Chapter 156. Disorders of Pentose Phosphate Pathway

PEPCK is a key enzyme in gluconeogenesis. It catalyzes the conversion of oxaloacetate to phosphoenolpyruvate. PEPCK deficiency has been described both as a mitochondrial (OMIM 261650) and as a cytosolic (OMIM 261680) enzyme deficiency, encoded by two distinct genes. The disease has been reported in only a few cases all are questionable, with no molecular confirmation. The clinical features are heterogeneous, with hypoglycemia, lactic acidemia, hepatomegaly, hypotonia, developmental delay, and failure to thrive as the major manifestations. Hepatic and renal dysfunction may be present. The diagnosis is based on the reduced activity of PEPCK in liver, fibroblasts, or lymphocytes. Fibroblasts and lymphocytes are not suitable for diagnosing the cytosolic form of PEPCK deficiency, because these tissues possess only mitochondrial PEPCK. To avoid hypoglycemia, patients should be treated with slow-release carbohydrates such as cornstarch, and fasting should be avoided.

1About 90% of glucose metabolism in the body occurs via the glycolytic pathway, and the remaining 10% via the hexose monophosphate pathway. The hexose monophosphate shunt leads to formation of pentoses and provides NADH. One of the metabolites is ribose-5-phosphate, which is used in the biosynthesis of ribonucleotides and deoxyribonucleotides. Through the transketolase and transaldolase reactions, the pentose phosphates can be converted back to fructose-6-phosphate and glucose-6-phosphate.

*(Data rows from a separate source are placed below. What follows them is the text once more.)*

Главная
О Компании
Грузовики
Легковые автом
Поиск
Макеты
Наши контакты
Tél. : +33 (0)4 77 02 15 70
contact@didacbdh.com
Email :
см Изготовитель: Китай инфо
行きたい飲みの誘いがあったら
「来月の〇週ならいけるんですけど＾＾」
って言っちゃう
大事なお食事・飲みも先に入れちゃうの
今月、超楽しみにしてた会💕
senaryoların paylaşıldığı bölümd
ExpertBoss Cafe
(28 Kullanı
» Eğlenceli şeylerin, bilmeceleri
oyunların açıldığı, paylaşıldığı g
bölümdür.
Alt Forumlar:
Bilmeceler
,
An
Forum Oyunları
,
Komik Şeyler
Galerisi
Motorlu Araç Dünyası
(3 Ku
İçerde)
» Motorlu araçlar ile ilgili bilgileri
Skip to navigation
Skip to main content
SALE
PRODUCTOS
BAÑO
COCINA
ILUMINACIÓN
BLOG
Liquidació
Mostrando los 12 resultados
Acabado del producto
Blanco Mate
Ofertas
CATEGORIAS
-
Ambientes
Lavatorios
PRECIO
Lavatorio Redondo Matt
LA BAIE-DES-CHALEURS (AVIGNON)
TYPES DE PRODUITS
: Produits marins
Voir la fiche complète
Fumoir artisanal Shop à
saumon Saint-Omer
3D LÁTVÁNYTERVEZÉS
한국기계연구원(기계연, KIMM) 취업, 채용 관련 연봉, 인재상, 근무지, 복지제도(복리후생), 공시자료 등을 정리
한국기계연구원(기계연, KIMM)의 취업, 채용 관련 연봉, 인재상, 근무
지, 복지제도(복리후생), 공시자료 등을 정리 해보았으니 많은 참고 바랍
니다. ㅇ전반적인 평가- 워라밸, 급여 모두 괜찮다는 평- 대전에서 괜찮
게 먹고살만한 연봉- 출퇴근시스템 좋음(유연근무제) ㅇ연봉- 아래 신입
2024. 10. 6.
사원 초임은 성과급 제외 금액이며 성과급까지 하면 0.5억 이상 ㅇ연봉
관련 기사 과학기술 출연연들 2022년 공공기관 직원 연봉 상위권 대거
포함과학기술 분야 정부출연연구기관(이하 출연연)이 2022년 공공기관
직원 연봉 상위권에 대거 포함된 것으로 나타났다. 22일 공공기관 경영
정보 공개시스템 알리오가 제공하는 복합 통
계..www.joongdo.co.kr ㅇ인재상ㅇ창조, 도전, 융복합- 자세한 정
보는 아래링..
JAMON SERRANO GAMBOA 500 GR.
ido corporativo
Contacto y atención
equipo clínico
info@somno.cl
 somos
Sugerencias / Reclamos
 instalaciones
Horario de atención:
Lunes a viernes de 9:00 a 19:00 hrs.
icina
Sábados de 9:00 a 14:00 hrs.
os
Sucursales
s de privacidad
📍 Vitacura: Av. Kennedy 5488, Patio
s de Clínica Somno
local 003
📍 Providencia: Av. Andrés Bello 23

The congenital abnormalities in pentose metabolism include a benign pentosuria and two recently described enzyme deficiencies: transaldolase deficiency and ribose-5-phosphate isomerase deficiency.

Essential pentosuria (OMIM 260800) is a benign disorder encountered mainly in Ashkenazi Jews and is inherited as an autosomal recessive trait. The urine contains L-xylulose, which is excreted in increased amounts because of a block in the conversion of L-xylulose to xylitol due to xylitol dehydrogenase deficiency. The condition is usually discovered accidentally in a urine test for reducing substances. No treatment is required.

To date, the literature has reported that only about 10 patients are affected with transaldolase deficiency (OMIM 606003). Symptoms include hydrops foetalis with oligoamnios, dysmorphia, severe recurrent anemia, hepatosplenomegaly, and variable liver, renal, or cardiac involvement in early infancy leading to early death in infancy or to gradual improvement and adult cirrhosis. Biochemical abnormalities revealed elevated levels of arabitol, ribitol, and erythritol in the urine. Enzyme assay in the lymphoblasts/fibroblasts demonstrated low transaldolase activity, which was confirmed by the identification mutations in the transaldolase gene.

Only one case of ribose-5-phosphate isomerase deficiency (OMIM 608611) has been reported so far. The affected male had psychomotor retardation from early in life and developed epilepsy at 4 years of age. Thereafter, a slow neurological regression developed with prominent cerebellar ataxia, some spasticity, optic atrophy, and a mild sensorimotor neuropathy. MRI of the brain at ages 11 and 14 years showed extensive abnormalities of the cerebral white matter. Proton MRS of the brain revealed elevated levels of ribitol and D-arabitol. These pentitols were also increased in urine and plasma, which is similar to the patient found in transaldolase deficiency. Enzyme assays in cultured fibroblasts showed deficient ribose-5-phosphate isomerase activity, which was confirmed by a molecular study.